§ **Tâches à réaliser**:
[1] Reproduisez le passage du texte sur les tenues imposées aux jeunes femmes qui va de "Les injonctions vestimentaires" jusqu'à "du corps féminin.".
[2] D'après le texte sur les tenues imposées aux jeunes femmes, que la loi interdit-elle de porter ?

§ **Texte donné**:
Les injonctions vestimentaires faites aux jeunes femmes sont non seulement discriminatoires car elles ne s’imposant qu’à un sexe, mais elles mettent également en lumière et perpétuent ce que l’on nomme «culture du viol», en reposant sur un mécanisme de culpabilisation du corps féminin.

Pour rappel, la loi n’interdit que le port de signes ou tenues manifestant une appartenance religieuse, ainsi que tout vêtement recouvrant le visage. En revanche, l’article 225-1 du code pénal, quant à lui, stipule que «constitue une discrimination toute distinction opérée entre les personnes physiques sur le fondement de leur origine, de leur sexe, […] de leur identité de genre». Pour justifier d’une décision discriminatoire, les établissements arguent qu’une tenue «correcte», «non provocante», «décente» est requise pour éviter les «distractions potentielles».

«Correcte», «décente» ? Pour qui ?

§ **Enregistrements présentés**:
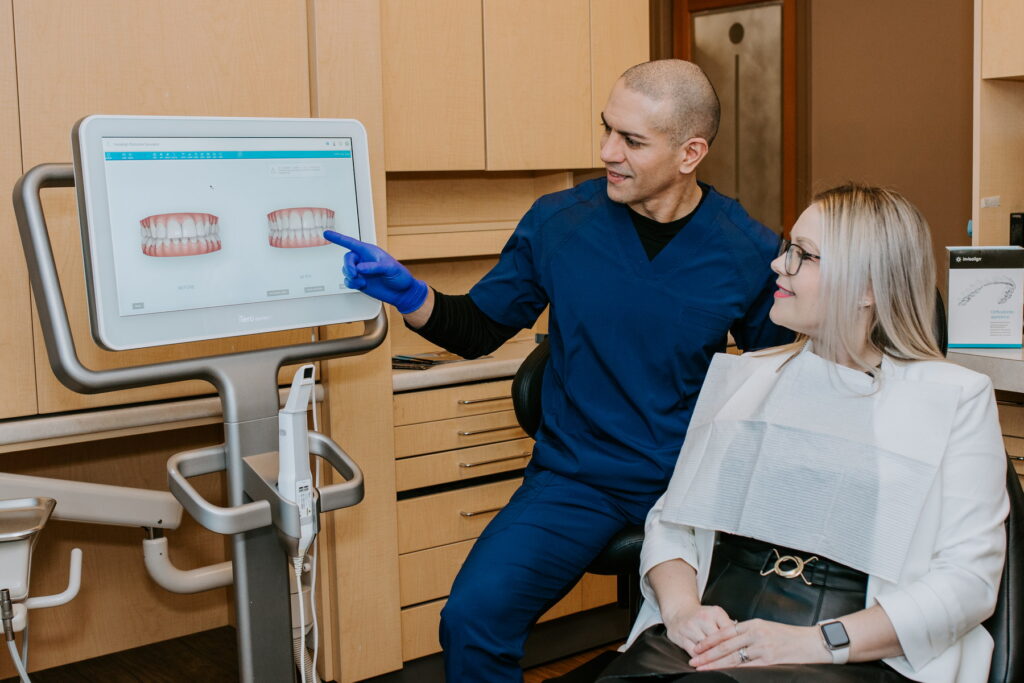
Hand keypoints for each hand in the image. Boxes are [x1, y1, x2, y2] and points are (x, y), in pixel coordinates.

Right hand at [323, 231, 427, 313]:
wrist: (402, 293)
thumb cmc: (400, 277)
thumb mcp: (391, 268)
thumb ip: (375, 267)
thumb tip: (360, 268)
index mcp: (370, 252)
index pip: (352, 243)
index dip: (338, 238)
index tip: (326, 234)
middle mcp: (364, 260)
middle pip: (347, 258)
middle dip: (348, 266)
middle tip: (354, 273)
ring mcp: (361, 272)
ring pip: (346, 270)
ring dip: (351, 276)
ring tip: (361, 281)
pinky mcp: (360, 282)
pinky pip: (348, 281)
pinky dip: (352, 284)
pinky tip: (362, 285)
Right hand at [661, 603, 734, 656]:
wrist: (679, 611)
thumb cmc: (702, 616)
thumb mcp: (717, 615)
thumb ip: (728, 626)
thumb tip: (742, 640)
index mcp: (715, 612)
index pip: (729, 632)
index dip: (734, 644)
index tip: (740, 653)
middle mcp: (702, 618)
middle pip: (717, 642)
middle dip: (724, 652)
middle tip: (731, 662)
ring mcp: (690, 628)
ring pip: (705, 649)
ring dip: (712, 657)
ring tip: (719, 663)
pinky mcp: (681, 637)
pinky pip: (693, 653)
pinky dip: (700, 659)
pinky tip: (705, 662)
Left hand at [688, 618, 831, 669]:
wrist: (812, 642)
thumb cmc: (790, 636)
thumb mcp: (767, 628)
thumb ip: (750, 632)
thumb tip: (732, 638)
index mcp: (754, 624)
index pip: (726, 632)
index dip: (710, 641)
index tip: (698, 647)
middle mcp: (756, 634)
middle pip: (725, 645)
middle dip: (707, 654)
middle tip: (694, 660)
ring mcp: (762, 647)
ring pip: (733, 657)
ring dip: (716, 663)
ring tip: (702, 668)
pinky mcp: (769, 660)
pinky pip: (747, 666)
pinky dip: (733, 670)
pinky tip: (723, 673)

---

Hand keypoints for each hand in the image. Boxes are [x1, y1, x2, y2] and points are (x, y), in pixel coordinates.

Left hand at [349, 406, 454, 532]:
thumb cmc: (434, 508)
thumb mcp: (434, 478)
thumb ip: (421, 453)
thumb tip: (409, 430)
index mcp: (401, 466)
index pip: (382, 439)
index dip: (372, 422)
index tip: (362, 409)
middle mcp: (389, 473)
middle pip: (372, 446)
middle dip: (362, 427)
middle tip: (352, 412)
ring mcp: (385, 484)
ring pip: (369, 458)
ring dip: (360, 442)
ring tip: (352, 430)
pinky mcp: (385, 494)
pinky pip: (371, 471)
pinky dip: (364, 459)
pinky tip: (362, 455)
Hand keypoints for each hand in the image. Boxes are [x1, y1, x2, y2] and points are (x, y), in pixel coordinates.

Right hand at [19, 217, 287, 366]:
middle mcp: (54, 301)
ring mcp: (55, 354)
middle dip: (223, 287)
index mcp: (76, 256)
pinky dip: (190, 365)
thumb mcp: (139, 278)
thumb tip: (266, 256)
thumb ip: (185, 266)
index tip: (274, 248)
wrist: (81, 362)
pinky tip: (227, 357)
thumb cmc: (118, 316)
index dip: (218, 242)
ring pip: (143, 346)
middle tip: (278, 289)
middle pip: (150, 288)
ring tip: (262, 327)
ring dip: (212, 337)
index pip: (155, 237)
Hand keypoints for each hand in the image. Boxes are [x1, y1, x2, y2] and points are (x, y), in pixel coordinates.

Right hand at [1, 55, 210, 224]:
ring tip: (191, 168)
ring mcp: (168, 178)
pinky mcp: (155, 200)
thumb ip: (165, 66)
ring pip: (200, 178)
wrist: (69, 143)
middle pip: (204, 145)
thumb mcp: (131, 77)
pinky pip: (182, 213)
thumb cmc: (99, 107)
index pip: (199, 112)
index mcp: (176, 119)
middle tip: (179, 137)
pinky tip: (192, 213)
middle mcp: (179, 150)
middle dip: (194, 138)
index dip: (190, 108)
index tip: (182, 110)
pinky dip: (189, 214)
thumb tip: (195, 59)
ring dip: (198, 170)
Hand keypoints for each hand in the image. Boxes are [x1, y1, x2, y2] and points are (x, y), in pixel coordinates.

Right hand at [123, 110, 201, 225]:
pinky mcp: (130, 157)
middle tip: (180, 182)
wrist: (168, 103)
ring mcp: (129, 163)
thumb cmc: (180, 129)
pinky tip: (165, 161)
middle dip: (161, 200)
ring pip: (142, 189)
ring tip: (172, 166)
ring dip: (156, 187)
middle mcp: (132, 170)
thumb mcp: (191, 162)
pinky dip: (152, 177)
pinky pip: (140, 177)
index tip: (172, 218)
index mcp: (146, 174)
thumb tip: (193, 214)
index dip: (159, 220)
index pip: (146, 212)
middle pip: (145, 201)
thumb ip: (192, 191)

* * *

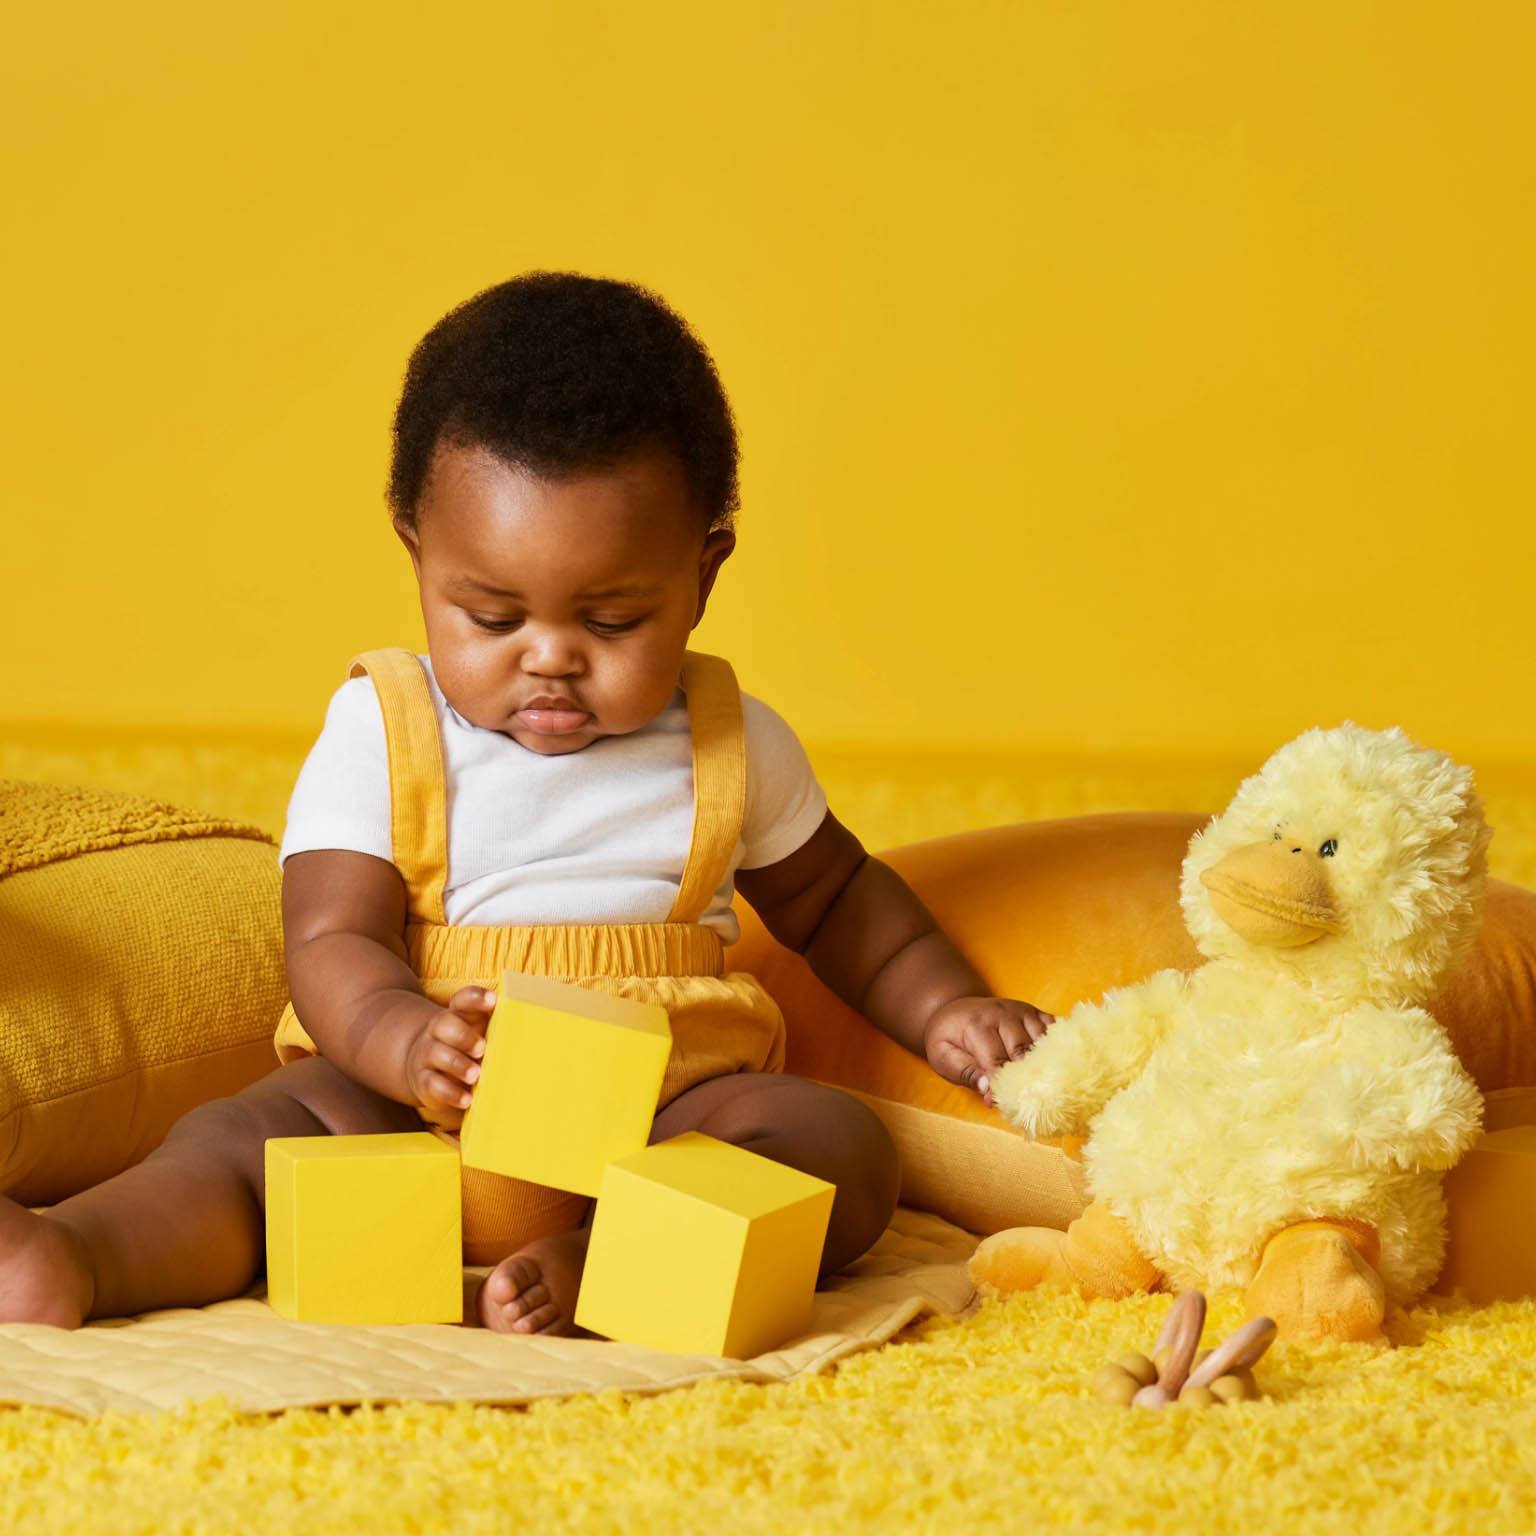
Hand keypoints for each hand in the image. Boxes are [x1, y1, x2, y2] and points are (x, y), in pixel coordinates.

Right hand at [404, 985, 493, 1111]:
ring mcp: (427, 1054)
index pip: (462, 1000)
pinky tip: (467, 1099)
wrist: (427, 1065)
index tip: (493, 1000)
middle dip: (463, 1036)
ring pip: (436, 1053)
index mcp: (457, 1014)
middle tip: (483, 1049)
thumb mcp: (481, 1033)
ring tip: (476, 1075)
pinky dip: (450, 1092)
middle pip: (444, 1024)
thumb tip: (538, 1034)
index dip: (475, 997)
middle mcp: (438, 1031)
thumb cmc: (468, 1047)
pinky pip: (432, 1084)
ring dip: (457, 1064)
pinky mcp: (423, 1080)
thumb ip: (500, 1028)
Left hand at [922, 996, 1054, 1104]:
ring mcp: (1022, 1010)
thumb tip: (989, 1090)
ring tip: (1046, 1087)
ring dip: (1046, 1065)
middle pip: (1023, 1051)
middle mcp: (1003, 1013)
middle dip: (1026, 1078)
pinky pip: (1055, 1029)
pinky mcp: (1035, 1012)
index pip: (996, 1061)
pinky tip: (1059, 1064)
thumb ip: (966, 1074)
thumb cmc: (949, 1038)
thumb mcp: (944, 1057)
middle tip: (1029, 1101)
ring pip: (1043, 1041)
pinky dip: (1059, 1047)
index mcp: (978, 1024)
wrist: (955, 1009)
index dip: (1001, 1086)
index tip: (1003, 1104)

§ **Corrigé par tâche**:
[1]
Les injonctions vestimentaires faites aux jeunes femmes sont non seulement discriminatoires car elles ne s’imposant qu’à un sexe, mais elles mettent également en lumière et perpétuent ce que l’on nomme «culture du viol», en reposant sur un mécanisme de culpabilisation du corps féminin.

[2] Les signes ou tenues manifestant une appartenance religieuse, ainsi que tout vêtement recouvrant le visage.